**Directions for this task:** An exact copy of every record is needed, with all pictures omitted.

**Entries shown:**
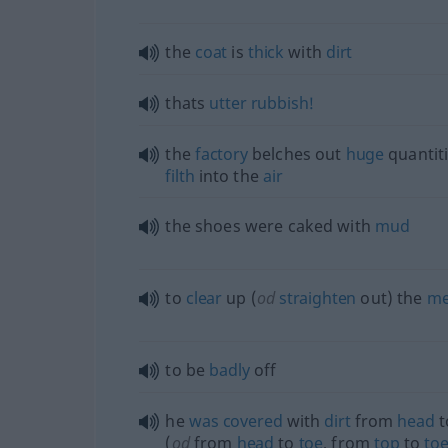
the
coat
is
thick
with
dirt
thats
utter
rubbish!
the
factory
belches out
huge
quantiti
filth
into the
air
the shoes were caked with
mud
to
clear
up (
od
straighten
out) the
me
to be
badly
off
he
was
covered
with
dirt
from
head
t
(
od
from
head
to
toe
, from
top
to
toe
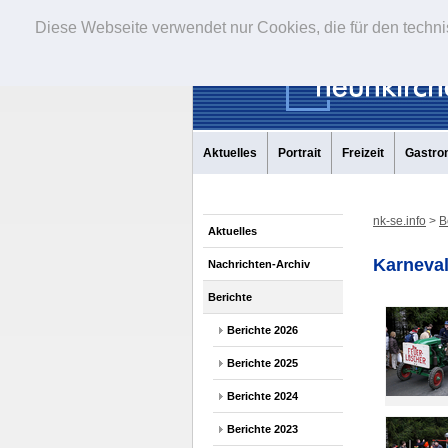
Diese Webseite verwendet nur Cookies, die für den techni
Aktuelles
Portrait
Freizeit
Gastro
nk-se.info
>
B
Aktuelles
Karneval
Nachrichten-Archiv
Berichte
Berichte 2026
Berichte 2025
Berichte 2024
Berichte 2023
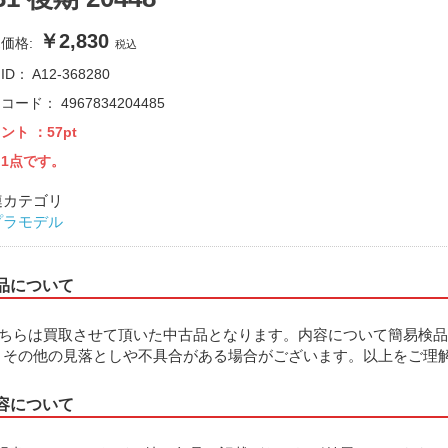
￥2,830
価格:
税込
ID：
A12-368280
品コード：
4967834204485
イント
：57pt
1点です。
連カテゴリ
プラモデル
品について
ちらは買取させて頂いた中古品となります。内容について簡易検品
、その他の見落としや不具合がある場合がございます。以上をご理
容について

**Solution to this task:**
the
coat
is
thick
with
dirt
thats
utter
rubbish!
the
factory
belches out
huge
quantiti
filth
into the
air
the shoes were caked with
mud
to
clear
up (
od
straighten
out) the
me
to be
badly
off
he
was
covered
with
dirt
from
head
t
(
od
from
head
to
toe
, from
top
to
toe
Diese Webseite verwendet nur Cookies, die für den techni
Aktuelles
Portrait
Freizeit
Gastro
nk-se.info
>
B
Aktuelles
Karneval
Nachrichten-Archiv
Berichte
Berichte 2026
Berichte 2025
Berichte 2024
Berichte 2023
￥2,830
価格:
税込
ID：
A12-368280
品コード：
4967834204485
イント
：57pt
1点です。
連カテゴリ
プラモデル
品について
ちらは買取させて頂いた中古品となります。内容について簡易検品
、その他の見落としや不具合がある場合がございます。以上をご理
容について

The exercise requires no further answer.